New York Times Co. shares rose to an almost four-month high today amid speculation Carlos Slim, the Mexican billionaire who already owns about 7 percent of the newspaper publisher, increased his stake.
Almost 13 million shares of New York Times were traded yesterday, more than six times the daily average over the previous three months, according to Bloomberg data. The trades included a 7 million-share block at $8.13. The shares rose as much as 9.2 percent today to $9.28, the highest intraday price since Aug. 3.
The trade spurred speculation that Slim was the buyer and Harbinger Capital Partners was the seller, said Boniface “Buzz” Zaino, a money manager at Royce & Associates LLC in New York who holds New York Times shares, and Douglas Arthur, who follows the company at Evercore Partners Inc. A spokeswoman for Slim declined to comment.
A spokesman for Harbinger, which cut its stake by 1.5 million shares to 7.4 percent last quarter, according to a regulatory filing, didn’t immediately respond to a request for comment.
“Every time there is a Slim rumor you have the same kind of volume and the same kind of move up,” Zaino said in a telephone interview. Royce & Associates, based in New York, manages $32 billion.

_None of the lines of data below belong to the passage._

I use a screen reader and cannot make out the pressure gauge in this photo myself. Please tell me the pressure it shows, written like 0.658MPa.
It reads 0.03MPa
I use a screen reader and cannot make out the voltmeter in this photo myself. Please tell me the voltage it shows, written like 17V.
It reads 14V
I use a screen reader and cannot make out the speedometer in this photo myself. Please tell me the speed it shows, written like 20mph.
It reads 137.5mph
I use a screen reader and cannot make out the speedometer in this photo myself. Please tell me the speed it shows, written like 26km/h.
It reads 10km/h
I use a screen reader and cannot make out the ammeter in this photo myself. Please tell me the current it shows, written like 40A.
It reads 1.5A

New York Times rose 5.9 percent to $9 as of 12:57 p.m. in New York.
Robert Christie, a spokesman for New York Times, declined to comment.
No Control Plans
Concepcion Rivera, a spokeswoman for Telefonos de Mexico SAB, which Slim controls, said the company doesn’t comment on speculation. Arturo Elias, a spokesman for Slim, said in September that the billionaire didn’t want to buy or take control of the New York Times.

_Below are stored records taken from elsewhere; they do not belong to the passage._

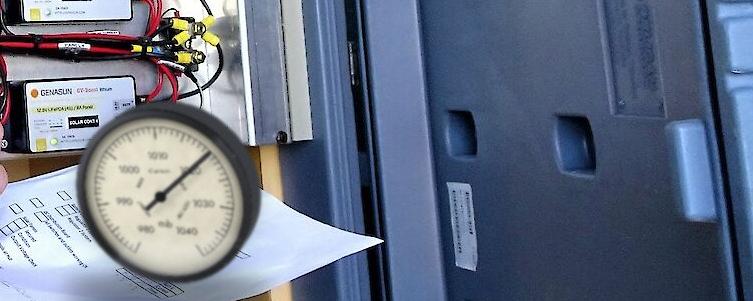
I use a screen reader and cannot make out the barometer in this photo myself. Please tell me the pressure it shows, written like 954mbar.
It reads 1020mbar
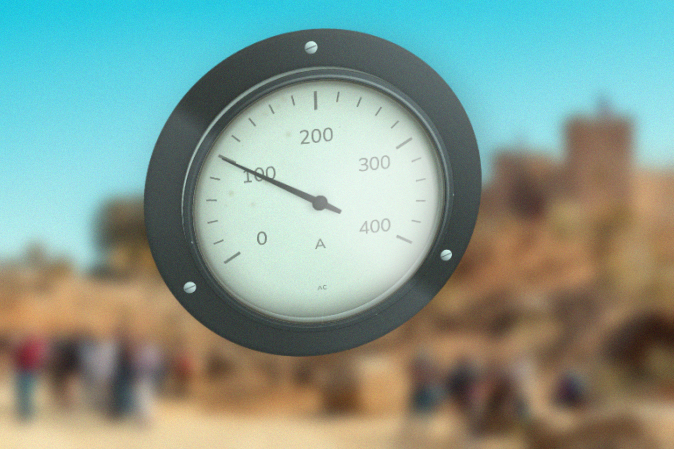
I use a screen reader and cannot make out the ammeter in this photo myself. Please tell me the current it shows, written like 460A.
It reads 100A
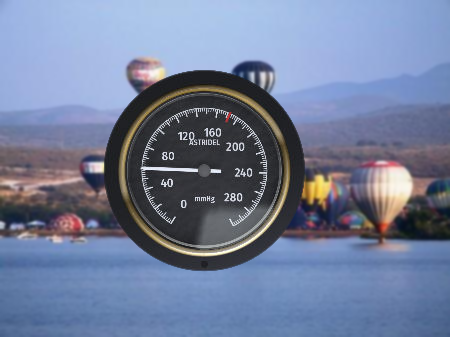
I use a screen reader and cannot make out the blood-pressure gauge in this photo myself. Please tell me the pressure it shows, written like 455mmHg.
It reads 60mmHg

Harbinger, a New York-based hedge fund, is under investigation by the Securities and Exchange Commission and the U.S. attorney’s office over a $113 million loan to its founder, Philip Falcone, to pay personal taxes, according to two people with knowledge of the probe. A call to Jeff Zelkowitz, a spokesman for Harbinger, wasn’t immediately returned.
New York Times also may be benefiting from speculation that automobile manufacturers are poised to increase advertising spending after last week’s initial public offering by General Motors Co., said Craig Hodges, president of Hodges Capital Management Inc. in Dallas, which manages $800 million including New York Times shares.

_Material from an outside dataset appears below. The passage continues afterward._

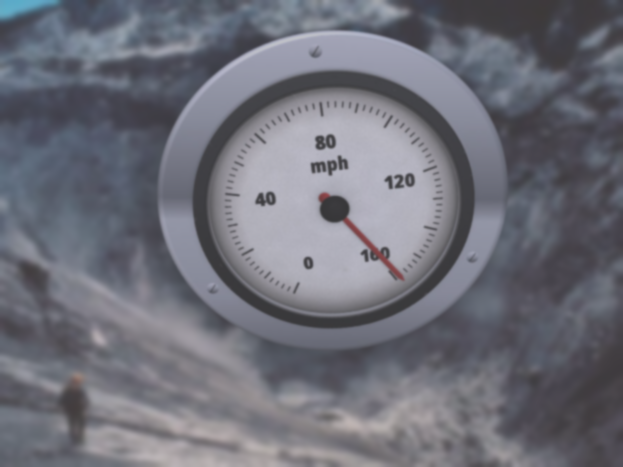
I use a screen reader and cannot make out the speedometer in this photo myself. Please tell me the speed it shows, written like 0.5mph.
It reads 158mph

“The car companies are pretty major advertisers in media,” Hodges said. “With the resurgence of Ford and GM, I think that’s actually helping the bottom lines of a lot of these media companies.” Shares of Ford Motor Co. closed at a six-year high on Nov. 15. General Motors, which went bankrupt last year and restructured, raised more than $20 billion in its IPO.
Hodges also owns Belo Corp., the Dallas-based owner of 20 television stations.
“They’ve indicated to us the car business is really coming back strong,” he said of Belo.